EXERCISE – Below are the records; copy exactly the stretch from the line containing "- wall art [93,113,294,286]" through the line containing "picture frame [714,268,752,305]", both ends included, and nothing else.
--- PROVIDED RECORDS Enclosed Below ---
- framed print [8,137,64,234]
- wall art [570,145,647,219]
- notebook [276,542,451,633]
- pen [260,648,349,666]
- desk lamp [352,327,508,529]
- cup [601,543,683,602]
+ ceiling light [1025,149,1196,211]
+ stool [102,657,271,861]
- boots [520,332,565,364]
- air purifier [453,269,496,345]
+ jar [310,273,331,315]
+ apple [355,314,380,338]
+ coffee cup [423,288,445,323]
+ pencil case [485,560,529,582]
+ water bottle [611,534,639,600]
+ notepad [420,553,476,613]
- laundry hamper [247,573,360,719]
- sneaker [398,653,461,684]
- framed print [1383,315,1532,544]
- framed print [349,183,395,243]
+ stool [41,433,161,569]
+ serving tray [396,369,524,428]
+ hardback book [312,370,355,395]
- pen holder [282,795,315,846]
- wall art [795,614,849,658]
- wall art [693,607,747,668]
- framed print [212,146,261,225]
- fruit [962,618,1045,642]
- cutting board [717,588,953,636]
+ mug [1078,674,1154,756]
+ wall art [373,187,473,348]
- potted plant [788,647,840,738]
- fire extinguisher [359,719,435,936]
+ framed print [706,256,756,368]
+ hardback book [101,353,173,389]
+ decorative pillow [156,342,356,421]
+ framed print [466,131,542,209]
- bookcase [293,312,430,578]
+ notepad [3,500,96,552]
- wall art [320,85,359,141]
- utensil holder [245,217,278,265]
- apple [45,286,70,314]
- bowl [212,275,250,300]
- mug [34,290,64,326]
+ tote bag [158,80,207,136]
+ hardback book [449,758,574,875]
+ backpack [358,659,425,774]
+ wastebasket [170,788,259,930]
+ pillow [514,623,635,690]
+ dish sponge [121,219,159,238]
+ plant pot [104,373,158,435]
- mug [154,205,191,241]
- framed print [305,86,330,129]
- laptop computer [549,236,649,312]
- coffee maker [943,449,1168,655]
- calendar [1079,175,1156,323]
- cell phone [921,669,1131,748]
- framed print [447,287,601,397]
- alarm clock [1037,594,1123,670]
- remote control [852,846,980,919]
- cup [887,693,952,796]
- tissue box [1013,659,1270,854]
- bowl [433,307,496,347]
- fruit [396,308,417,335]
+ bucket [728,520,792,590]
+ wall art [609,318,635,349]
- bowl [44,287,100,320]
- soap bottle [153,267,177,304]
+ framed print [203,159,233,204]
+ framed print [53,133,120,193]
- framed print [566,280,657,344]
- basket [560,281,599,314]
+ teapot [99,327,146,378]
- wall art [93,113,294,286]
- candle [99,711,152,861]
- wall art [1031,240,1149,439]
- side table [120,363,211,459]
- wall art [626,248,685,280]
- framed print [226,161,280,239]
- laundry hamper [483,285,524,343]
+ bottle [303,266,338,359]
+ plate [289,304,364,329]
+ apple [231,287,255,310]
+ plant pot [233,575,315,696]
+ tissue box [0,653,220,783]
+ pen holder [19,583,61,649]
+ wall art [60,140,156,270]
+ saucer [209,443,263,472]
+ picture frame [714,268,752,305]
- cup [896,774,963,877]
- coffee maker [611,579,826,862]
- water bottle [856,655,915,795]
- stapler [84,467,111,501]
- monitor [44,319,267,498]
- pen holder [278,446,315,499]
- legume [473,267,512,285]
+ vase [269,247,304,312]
--- End of Enclosed PROVIDED RECORDS ---
PROBLEM SOLUTION –
- wall art [93,113,294,286]
- candle [99,711,152,861]
- wall art [1031,240,1149,439]
- side table [120,363,211,459]
- wall art [626,248,685,280]
- framed print [226,161,280,239]
- laundry hamper [483,285,524,343]
+ bottle [303,266,338,359]
+ plate [289,304,364,329]
+ apple [231,287,255,310]
+ plant pot [233,575,315,696]
+ tissue box [0,653,220,783]
+ pen holder [19,583,61,649]
+ wall art [60,140,156,270]
+ saucer [209,443,263,472]
+ picture frame [714,268,752,305]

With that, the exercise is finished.